***** Excerpted text *****
Purpose of the Study:

  • To evaluate the inhibitory effects of vitamin B12 derivatives on beta-haematin formation.
  • To compare the efficacy of cobalamins with chloroquine in inhibiting haemozoin formation.
  • To investigate the antimalarial activity and food vacuole accumulation of cobalamins.

Main Methods:

  • Assessed beta-haematin formation inhibition by various cobalamins (Adenosylcobalamin, Methylcobalamin, Aquocobalamin, Cyanocobalamin) and chloroquine.
  • Determined antimalarial activity of cobalamins in vitro.
  • Investigated cobalamin accumulation in the Plasmodium falciparum food vacuole via pH trapping.

Main Results:

  • Adenosylcobalamin, Methylcobalamin, and Aquocobalamin were ~40 times more effective inhibitors of beta-haematin formation than chloroquine.
  • Cyanocobalamin showed slightly greater inhibition than chloroquine; dicyanocobinamide had no effect.
***** Dataset *****
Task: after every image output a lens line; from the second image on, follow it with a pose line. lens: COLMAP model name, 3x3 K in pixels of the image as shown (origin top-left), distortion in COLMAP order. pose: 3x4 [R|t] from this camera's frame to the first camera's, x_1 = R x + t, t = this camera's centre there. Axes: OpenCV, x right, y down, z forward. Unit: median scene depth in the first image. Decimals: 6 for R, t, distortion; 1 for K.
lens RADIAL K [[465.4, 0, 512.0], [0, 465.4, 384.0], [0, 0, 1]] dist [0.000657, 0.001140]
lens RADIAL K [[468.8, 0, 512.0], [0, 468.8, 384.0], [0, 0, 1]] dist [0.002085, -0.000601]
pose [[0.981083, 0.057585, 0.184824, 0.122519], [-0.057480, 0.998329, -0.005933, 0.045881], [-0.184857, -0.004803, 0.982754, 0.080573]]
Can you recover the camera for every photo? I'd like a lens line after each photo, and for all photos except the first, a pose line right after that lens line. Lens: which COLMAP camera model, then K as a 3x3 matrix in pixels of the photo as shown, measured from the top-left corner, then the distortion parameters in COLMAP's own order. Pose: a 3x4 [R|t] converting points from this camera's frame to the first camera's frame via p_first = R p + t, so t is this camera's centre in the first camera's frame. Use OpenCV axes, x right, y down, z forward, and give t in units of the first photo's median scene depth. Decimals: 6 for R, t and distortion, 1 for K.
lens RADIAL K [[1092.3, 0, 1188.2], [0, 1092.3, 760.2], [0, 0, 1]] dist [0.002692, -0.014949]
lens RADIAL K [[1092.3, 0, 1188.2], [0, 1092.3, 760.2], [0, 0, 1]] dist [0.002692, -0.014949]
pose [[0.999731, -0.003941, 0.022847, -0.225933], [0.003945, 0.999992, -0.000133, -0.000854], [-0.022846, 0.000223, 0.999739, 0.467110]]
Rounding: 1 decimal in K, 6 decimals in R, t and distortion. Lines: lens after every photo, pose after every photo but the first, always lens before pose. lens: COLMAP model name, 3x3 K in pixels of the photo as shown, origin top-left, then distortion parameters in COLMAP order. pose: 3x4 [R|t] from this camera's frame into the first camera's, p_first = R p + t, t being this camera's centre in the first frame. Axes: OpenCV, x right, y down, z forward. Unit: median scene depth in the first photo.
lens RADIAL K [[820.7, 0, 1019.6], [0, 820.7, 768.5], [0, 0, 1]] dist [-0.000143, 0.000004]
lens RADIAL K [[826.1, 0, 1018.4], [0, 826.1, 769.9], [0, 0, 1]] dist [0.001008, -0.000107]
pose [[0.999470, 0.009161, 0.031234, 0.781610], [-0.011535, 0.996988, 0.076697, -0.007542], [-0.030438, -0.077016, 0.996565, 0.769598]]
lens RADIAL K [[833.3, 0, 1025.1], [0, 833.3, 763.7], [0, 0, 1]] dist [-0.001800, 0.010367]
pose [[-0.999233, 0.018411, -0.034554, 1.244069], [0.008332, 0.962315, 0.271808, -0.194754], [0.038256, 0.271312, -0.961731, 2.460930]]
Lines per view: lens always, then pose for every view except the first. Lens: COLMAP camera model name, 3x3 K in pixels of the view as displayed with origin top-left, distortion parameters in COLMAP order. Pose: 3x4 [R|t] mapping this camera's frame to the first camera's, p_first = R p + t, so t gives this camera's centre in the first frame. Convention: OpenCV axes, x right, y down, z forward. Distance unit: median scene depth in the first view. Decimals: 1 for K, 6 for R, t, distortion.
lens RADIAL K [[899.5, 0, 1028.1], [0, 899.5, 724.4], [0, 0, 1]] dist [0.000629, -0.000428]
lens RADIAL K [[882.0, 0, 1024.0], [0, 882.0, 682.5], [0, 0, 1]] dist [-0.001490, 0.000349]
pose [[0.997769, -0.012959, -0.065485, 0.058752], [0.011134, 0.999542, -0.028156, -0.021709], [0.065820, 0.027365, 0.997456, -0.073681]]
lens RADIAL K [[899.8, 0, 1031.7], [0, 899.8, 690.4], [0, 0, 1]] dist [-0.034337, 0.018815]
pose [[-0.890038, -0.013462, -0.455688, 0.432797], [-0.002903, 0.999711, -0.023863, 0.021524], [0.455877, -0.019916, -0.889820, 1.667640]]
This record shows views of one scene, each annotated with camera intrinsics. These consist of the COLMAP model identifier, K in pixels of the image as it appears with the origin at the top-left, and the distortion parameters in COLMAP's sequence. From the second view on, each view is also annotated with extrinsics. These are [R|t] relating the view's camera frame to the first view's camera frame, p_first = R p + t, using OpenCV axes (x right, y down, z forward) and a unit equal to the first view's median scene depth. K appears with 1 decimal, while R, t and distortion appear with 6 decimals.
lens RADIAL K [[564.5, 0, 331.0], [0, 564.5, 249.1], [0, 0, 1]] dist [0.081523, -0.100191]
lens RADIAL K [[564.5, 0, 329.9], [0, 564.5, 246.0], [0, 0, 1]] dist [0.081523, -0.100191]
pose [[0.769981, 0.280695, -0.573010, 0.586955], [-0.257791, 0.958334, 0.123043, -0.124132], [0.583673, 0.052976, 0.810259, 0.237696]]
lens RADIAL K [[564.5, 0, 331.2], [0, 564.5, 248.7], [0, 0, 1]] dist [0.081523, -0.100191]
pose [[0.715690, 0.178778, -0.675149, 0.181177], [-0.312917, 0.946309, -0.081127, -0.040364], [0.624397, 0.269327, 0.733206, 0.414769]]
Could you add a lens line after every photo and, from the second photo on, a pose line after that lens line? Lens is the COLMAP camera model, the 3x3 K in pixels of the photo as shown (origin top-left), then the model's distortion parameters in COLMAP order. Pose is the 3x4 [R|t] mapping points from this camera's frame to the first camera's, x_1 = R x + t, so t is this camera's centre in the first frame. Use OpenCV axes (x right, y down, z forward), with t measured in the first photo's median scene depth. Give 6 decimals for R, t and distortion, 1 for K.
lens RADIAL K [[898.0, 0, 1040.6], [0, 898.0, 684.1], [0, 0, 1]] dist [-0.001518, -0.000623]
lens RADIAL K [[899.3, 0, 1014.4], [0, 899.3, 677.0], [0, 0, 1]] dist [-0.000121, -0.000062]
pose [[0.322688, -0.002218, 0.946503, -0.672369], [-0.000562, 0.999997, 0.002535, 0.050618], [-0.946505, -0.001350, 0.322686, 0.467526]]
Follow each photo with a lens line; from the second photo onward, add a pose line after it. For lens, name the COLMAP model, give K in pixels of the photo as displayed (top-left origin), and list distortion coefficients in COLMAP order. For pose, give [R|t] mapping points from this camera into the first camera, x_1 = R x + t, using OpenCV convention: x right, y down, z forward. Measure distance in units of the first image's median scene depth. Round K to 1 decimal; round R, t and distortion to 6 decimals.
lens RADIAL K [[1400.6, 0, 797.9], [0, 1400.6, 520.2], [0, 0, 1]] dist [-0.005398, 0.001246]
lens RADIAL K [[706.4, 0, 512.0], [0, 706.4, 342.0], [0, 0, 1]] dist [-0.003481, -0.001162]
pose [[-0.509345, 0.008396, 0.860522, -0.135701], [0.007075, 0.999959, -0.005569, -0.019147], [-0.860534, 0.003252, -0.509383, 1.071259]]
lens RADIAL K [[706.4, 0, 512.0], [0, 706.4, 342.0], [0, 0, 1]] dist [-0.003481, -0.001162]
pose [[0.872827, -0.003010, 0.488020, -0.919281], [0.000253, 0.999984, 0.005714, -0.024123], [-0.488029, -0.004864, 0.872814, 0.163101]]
*****
◆ **Tasks for this exercise**:
1. Copy out the part of the cobalamin study summary from "Purpose of the" to "accumulation of cobalamins." word for word.
2. In the cobalamin study summary, condense the section beginning "Main Methods" into a single sentence that keeps its main facts.
3. Please write what comes next in the cobalamin study summary, starting after its last sentence.

◆ **Set of answers**:
1.
Purpose of the Study:

  • To evaluate the inhibitory effects of vitamin B12 derivatives on beta-haematin formation.
  • To compare the efficacy of cobalamins with chloroquine in inhibiting haemozoin formation.
  • To investigate the antimalarial activity and food vacuole accumulation of cobalamins.

2. The study tested how well four cobalamins (adenosylcobalamin, methylcobalamin, aquocobalamin and cyanocobalamin) and chloroquine inhibit beta-haematin formation, measured the antimalarial activity of cobalamins in vitro, and examined whether cobalamins accumulate in the Plasmodium falciparum food vacuole through pH trapping.

3.
  • Cobalamins exhibit antimalarial activity, with Adenosylcobalamin > Methylcobalamin > Aquocobalamin > Cyanocobalamin, though less than chloroquine or quinine.
  • Aquocobalamin accumulates in the parasite food vacuole by pH trapping, unlike other tested cobalamins.

Conclusions:

  • Vitamin B12 derivatives, particularly Adenosylcobalamin and Methylcobalamin, are potent inhibitors of beta-haematin formation.
  • Cobalamins demonstrate antimalarial properties by interfering with haemozoin synthesis.
  • Targeting the unique cobalamin-dependent methionine synthase in Plasmodium falciparum offers a potential strategy for novel antimalarial drug development.